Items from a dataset
== Segment start ==
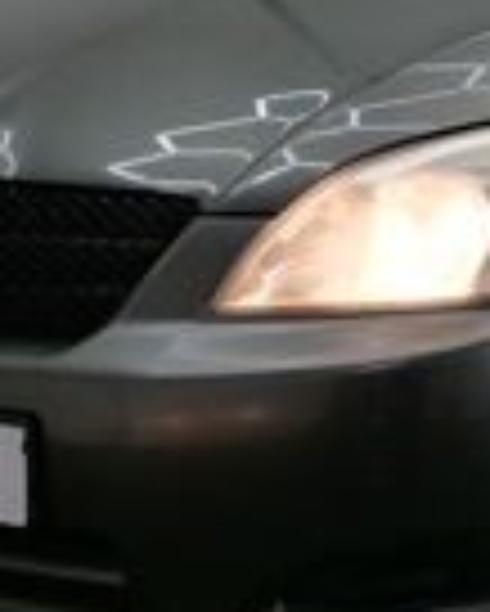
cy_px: -32
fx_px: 2499
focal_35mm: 138
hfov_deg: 11.0
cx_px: 575
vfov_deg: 13.7
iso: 640
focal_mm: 20
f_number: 5.6
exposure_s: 1/60
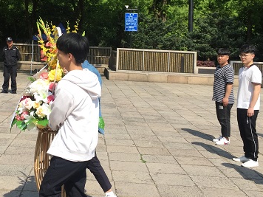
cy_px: 62
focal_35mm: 57
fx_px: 433
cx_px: 76
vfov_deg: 25.5
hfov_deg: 33.3
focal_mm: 4.15
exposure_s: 1/1364
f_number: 2.2
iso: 32
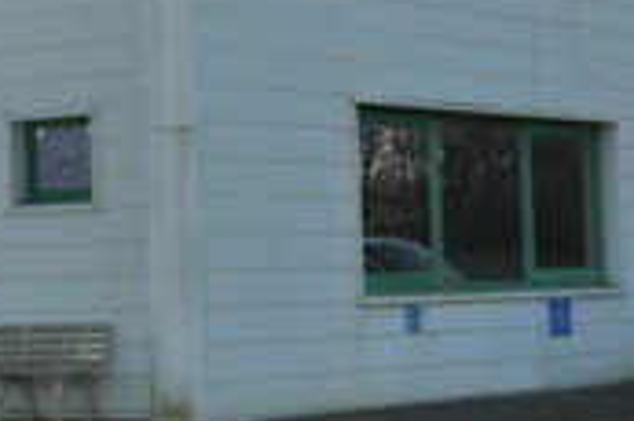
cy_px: -40
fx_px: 2604
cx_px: -103
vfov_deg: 9.2
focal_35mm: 148
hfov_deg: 13.5
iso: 200
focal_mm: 24
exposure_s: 1/200
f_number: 11
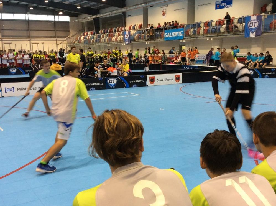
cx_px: 132
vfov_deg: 33.4
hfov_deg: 43.9
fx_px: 342
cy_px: 119
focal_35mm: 43
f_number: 2.4
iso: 50
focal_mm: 3.3
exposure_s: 1/25
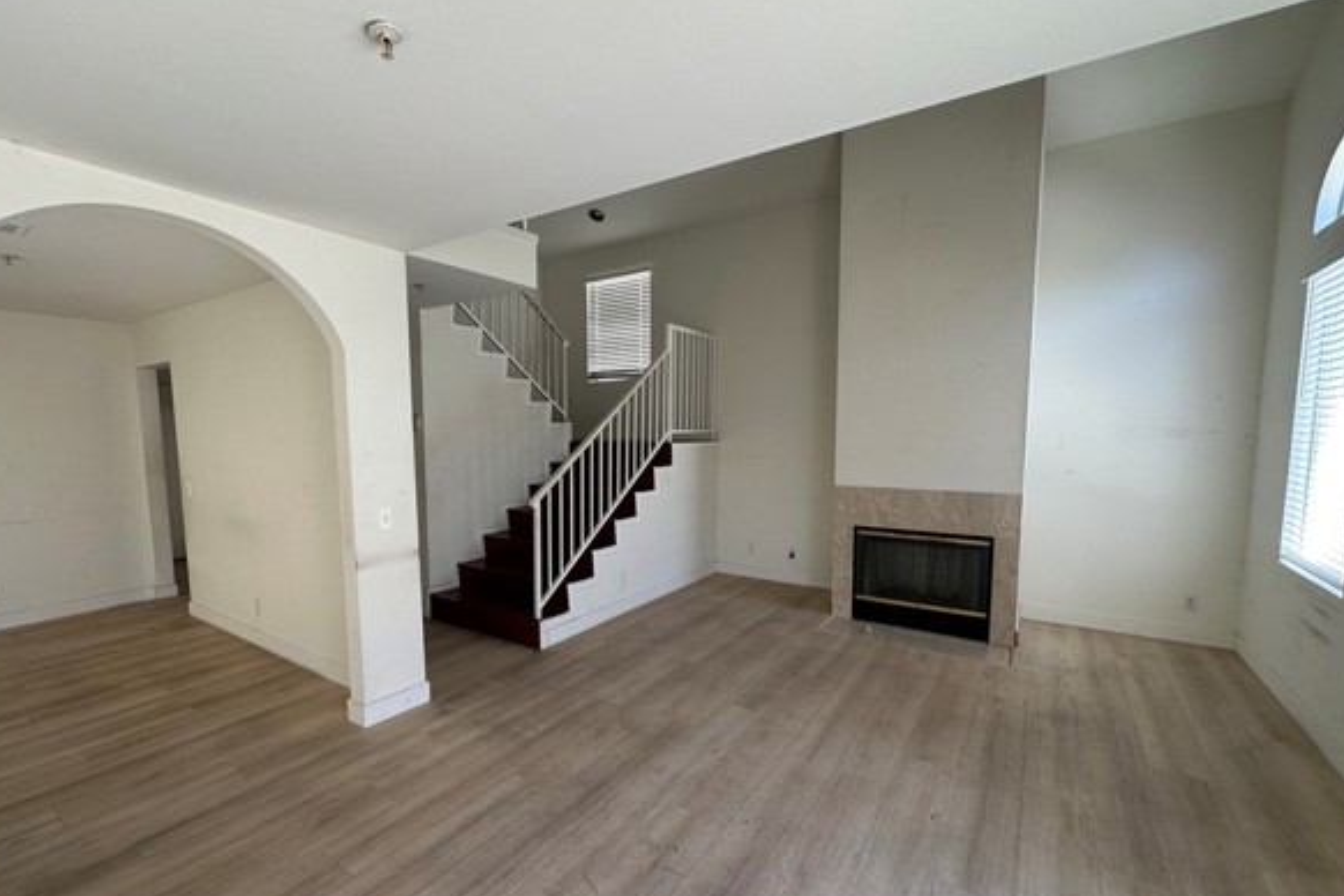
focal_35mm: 16
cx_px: 635
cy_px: 487
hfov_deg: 96.6
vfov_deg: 73.6
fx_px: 597
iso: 64
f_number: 2.2
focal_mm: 2.22
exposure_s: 1/99
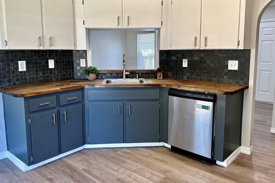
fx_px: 222
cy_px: 77
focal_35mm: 29
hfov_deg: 63.7
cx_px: 135
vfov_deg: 44.8
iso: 160
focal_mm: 6.86
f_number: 1.78
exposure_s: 1/120
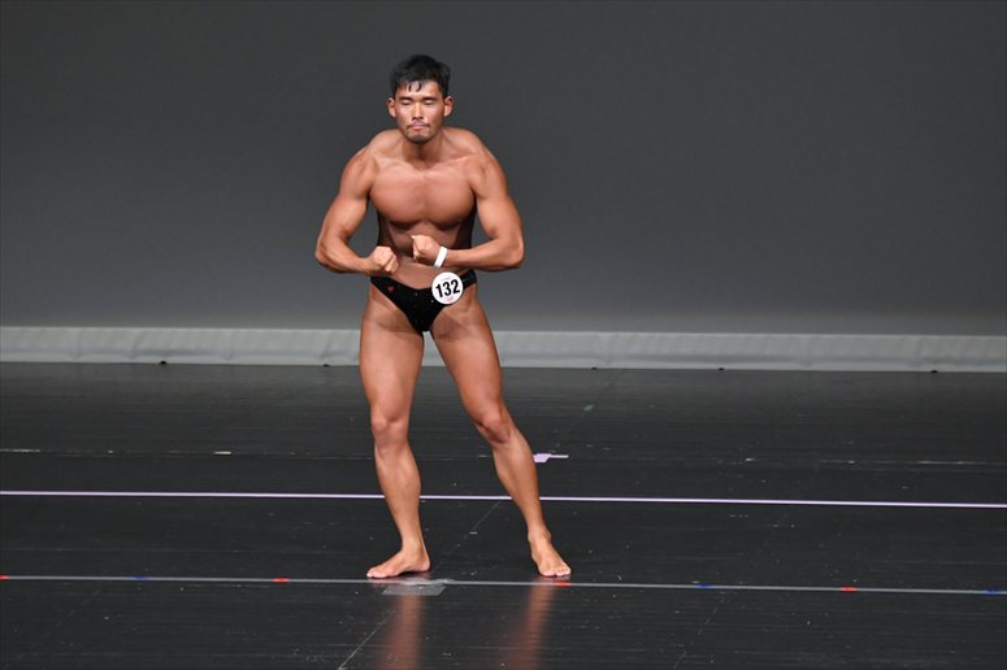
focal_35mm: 345
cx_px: 504
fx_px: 9646
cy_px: 335
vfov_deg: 4.0
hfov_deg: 6.0
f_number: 5.6
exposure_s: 1/400
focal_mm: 230
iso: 4000
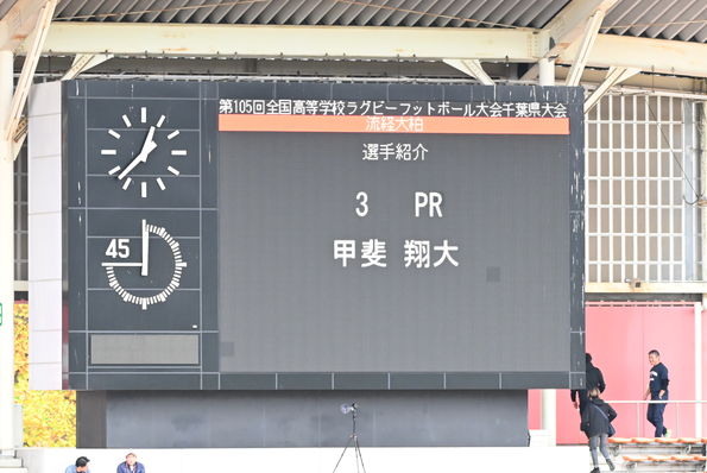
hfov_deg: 5.3
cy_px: 236
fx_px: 7666
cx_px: 354
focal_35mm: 390
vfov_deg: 3.5
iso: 5600
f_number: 5.6
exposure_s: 1/1250
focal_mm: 260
== Segment end ==
EXERCISE BRIEF> Pictures aside, reproduce every record exactly as it stands.

TASK SOLUTION>
cy_px: -32
fx_px: 2499
focal_35mm: 138
hfov_deg: 11.0
cx_px: 575
vfov_deg: 13.7
iso: 640
focal_mm: 20
f_number: 5.6
exposure_s: 1/60
cy_px: 62
focal_35mm: 57
fx_px: 433
cx_px: 76
vfov_deg: 25.5
hfov_deg: 33.3
focal_mm: 4.15
exposure_s: 1/1364
f_number: 2.2
iso: 32
cy_px: -40
fx_px: 2604
cx_px: -103
vfov_deg: 9.2
focal_35mm: 148
hfov_deg: 13.5
iso: 200
focal_mm: 24
exposure_s: 1/200
f_number: 11
cx_px: 132
vfov_deg: 33.4
hfov_deg: 43.9
fx_px: 342
cy_px: 119
focal_35mm: 43
f_number: 2.4
iso: 50
focal_mm: 3.3
exposure_s: 1/25
focal_35mm: 16
cx_px: 635
cy_px: 487
hfov_deg: 96.6
vfov_deg: 73.6
fx_px: 597
iso: 64
f_number: 2.2
focal_mm: 2.22
exposure_s: 1/99
fx_px: 222
cy_px: 77
focal_35mm: 29
hfov_deg: 63.7
cx_px: 135
vfov_deg: 44.8
iso: 160
focal_mm: 6.86
f_number: 1.78
exposure_s: 1/120
focal_35mm: 345
cx_px: 504
fx_px: 9646
cy_px: 335
vfov_deg: 4.0
hfov_deg: 6.0
f_number: 5.6
exposure_s: 1/400
focal_mm: 230
iso: 4000
hfov_deg: 5.3
cy_px: 236
fx_px: 7666
cx_px: 354
focal_35mm: 390
vfov_deg: 3.5
iso: 5600
f_number: 5.6
exposure_s: 1/1250
focal_mm: 260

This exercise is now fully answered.